I think that we’ve set that dividend level where, we just don’t see that just an absolute complete collapse in prices, that we can’t support that without borrowing. So it’s a very conservative dividend, it’s and so that’s why we said, it’s actually the exact same dividend we had in 2014, so it’s a little nostalgic for us. But yes, so we think it’s the right conservative level. And I don’t think that we foresee any real probability that we can maintain that without borrowing. I mean, I think that looking at, to extent that gas prices or prices were that low, we’d see a pretty significant reductions in our capital budget, either from us dropping activity, because it didn’t make sense or because service cost would retreat to the low levels that they were back when prices were low in 2020.

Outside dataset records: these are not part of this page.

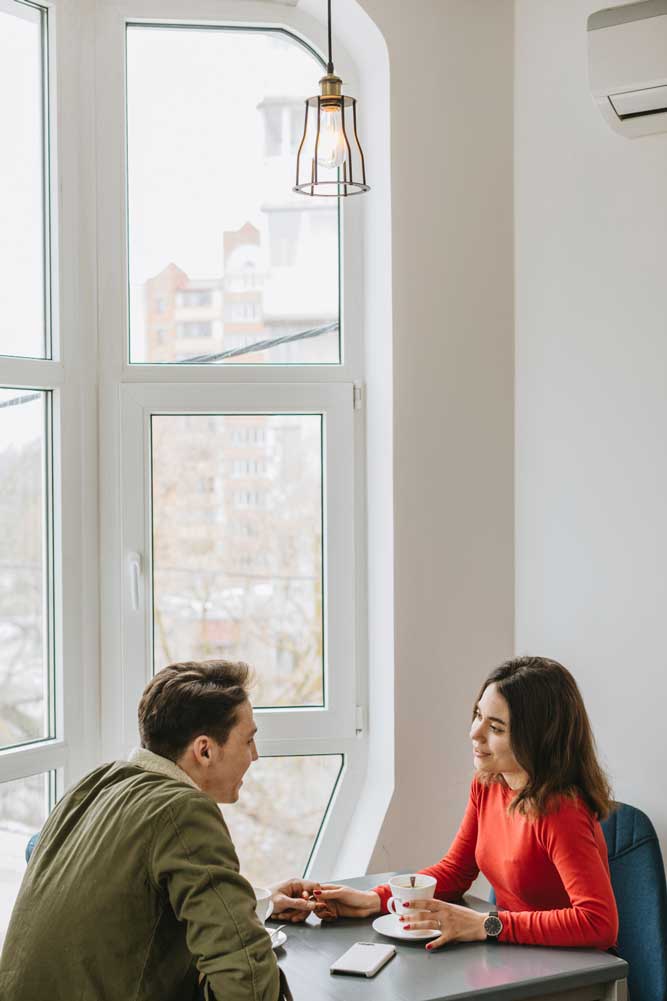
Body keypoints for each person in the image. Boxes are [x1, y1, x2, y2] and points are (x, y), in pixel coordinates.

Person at [0, 660, 319, 1001]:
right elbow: (247, 981)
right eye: (249, 740)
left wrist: (254, 905)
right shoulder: (182, 810)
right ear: (205, 750)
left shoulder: (94, 786)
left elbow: (121, 902)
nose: (255, 756)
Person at [314, 656, 619, 951]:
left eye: (496, 728)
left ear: (539, 738)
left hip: (575, 970)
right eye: (478, 715)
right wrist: (373, 900)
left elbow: (599, 923)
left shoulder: (562, 810)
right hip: (515, 955)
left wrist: (487, 924)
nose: (475, 733)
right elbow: (456, 871)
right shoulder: (488, 784)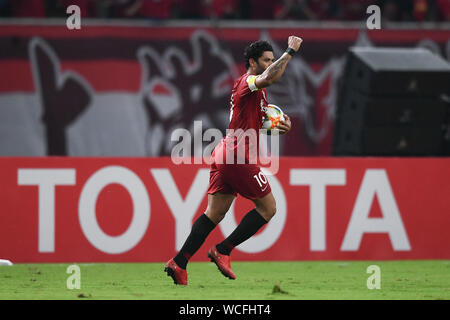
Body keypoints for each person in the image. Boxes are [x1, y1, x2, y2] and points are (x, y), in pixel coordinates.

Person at [164, 36, 303, 285]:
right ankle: (223, 250)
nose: (271, 64)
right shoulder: (248, 82)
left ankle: (179, 262)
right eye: (266, 60)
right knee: (268, 208)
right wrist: (289, 52)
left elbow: (256, 122)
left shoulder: (257, 94)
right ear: (252, 62)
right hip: (237, 155)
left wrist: (281, 125)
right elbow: (270, 77)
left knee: (214, 214)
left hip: (226, 152)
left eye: (273, 60)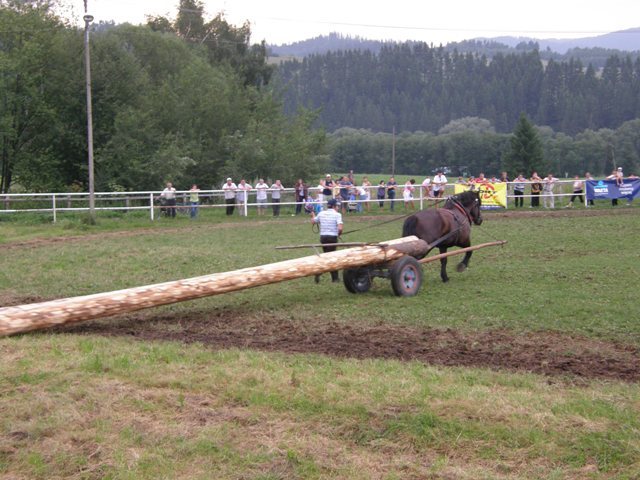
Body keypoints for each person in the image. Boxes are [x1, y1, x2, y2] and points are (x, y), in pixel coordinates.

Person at [311, 198, 343, 283]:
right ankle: (332, 277)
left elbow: (313, 221)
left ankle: (326, 274)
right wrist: (339, 234)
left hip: (323, 238)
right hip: (332, 238)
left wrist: (313, 214)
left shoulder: (321, 213)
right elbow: (340, 228)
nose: (337, 207)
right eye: (337, 206)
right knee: (331, 257)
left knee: (326, 256)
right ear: (333, 206)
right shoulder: (337, 214)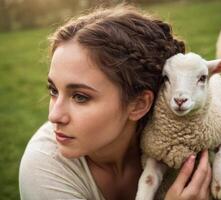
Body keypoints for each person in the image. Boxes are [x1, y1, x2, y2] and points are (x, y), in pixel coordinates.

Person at [19, 4, 211, 200]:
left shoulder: (180, 151)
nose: (54, 116)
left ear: (139, 104)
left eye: (80, 97)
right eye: (53, 90)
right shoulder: (44, 166)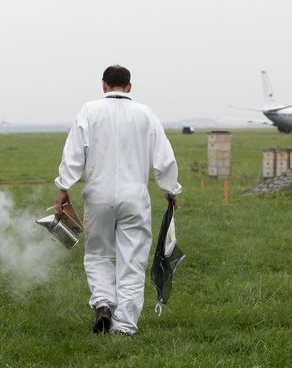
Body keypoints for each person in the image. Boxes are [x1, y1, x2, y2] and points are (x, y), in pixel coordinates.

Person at [54, 65, 181, 335]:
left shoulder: (88, 111)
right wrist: (171, 189)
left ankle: (103, 304)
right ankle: (124, 326)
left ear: (103, 85)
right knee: (132, 260)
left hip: (98, 196)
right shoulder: (146, 114)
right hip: (134, 197)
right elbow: (164, 158)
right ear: (130, 87)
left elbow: (73, 154)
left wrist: (64, 188)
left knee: (98, 254)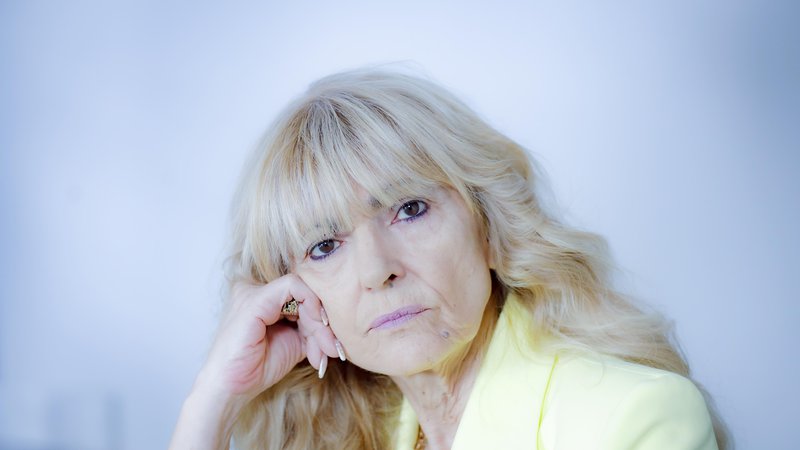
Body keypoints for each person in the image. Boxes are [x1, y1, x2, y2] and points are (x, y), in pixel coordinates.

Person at [169, 69, 729, 450]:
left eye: (409, 209)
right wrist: (212, 401)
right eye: (324, 246)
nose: (377, 270)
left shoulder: (633, 420)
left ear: (488, 226)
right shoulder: (348, 435)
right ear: (296, 301)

So, we think they’re natural. There’s a lot of costs, we’ll track prices, and they’ll also contract when prices go the other way. So we take — taking that account, we just don’t see that scenario, that you mentioned, being that possible.

Roland Burns

Yes, in fact the board, I asked that we run a model that $253 of gas, and $3 gas and you don’t cut back your CapEx budget, which we would cut back that budget, and then any and all those runs that we looked at, we didn’t ever see us using the bank credit facility for dividend payments at all.

Leo Mariani

Okay, thanks, guys. Appreciate it.

Jay Allison

Thank you, Leo.

Operator

I’m showing no further questions in the queue. I’d like to turn the call back to Mr. Jay Allison for any closing remarks.

Jay Allison

Sure, again, it’s been a wonderful hour. The quarter has been great. I looked at that natural gas prices are solid, our production is solid, our drilling locations are solid. We never had more locations. The Western Haynesville as Dan has mentioned, it has been performing like clockwork, so we’re very positive on that. And we’re just going to continue to protect our liquidity and deliver on the news so that we project we will have in the future. So thanks for good natural gas. So thank you for your time.

Operator

This concludes today’s conference call. Thank you for participating. You may now disconnect.